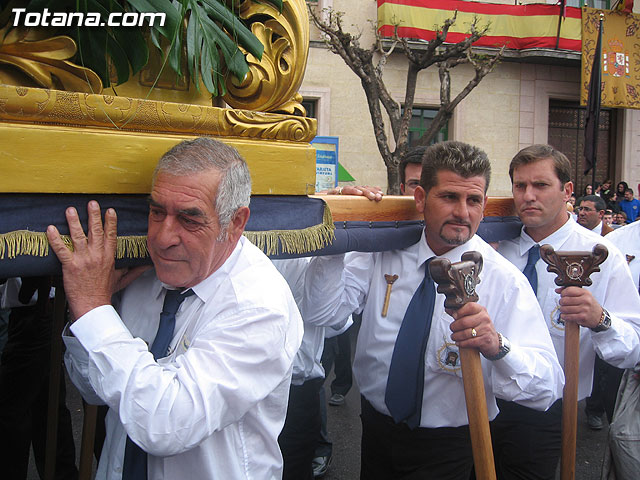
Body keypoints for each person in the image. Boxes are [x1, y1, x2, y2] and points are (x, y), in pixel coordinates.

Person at [304, 140, 564, 480]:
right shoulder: (382, 252)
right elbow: (325, 316)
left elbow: (548, 386)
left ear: (484, 204)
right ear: (421, 198)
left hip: (449, 446)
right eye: (449, 197)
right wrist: (337, 236)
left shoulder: (503, 279)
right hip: (376, 429)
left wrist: (498, 346)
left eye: (473, 200)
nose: (462, 212)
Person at [48, 138, 303, 479]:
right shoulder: (144, 277)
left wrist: (94, 308)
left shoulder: (259, 304)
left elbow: (167, 423)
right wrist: (92, 313)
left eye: (189, 219)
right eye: (156, 212)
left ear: (236, 222)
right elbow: (95, 390)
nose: (162, 237)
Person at [497, 144, 640, 479]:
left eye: (541, 185)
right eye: (520, 186)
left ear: (567, 191)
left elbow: (635, 345)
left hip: (550, 408)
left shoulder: (601, 255)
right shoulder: (494, 248)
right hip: (480, 397)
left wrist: (600, 320)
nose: (528, 195)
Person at [273, 257, 349, 480]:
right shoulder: (246, 252)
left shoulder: (318, 255)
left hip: (298, 389)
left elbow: (336, 321)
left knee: (294, 463)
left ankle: (322, 449)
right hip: (263, 385)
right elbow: (338, 323)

· · ·

● Exercise brief
Restate the records above word for word, without the pictures.

● Response below
Body keypoints for each person in the image. Boxes are [x1, y1, x2, y2] and points are (x, y), in pixel coordinates.

Person at [304, 140, 564, 480]:
right shoulder: (382, 252)
right elbow: (325, 316)
left elbow: (548, 386)
left ear: (484, 204)
right ear: (421, 198)
left hip: (449, 446)
right eye: (449, 197)
right wrist: (337, 236)
left shoulder: (503, 279)
right hip: (376, 429)
left wrist: (498, 346)
left eye: (473, 200)
nose: (462, 212)
Person at [48, 138, 303, 479]:
right shoulder: (144, 277)
left wrist: (94, 308)
left shoulder: (259, 304)
left elbow: (167, 423)
right wrist: (92, 313)
left eye: (189, 219)
right eye: (156, 212)
left ear: (236, 222)
right elbow: (95, 390)
nose: (162, 237)
Person at [497, 144, 640, 479]:
left eye: (541, 185)
right eye: (520, 186)
left ear: (567, 191)
left elbow: (635, 345)
left hip: (550, 408)
left shoulder: (601, 255)
right shoulder: (494, 248)
right hip: (480, 397)
left wrist: (600, 320)
nose: (528, 195)
Person at [273, 257, 349, 480]:
right shoulder: (246, 252)
left shoulder: (318, 255)
left hip: (298, 389)
left elbow: (336, 321)
left knee: (294, 463)
left ankle: (322, 449)
right hip: (263, 385)
right elbow: (338, 323)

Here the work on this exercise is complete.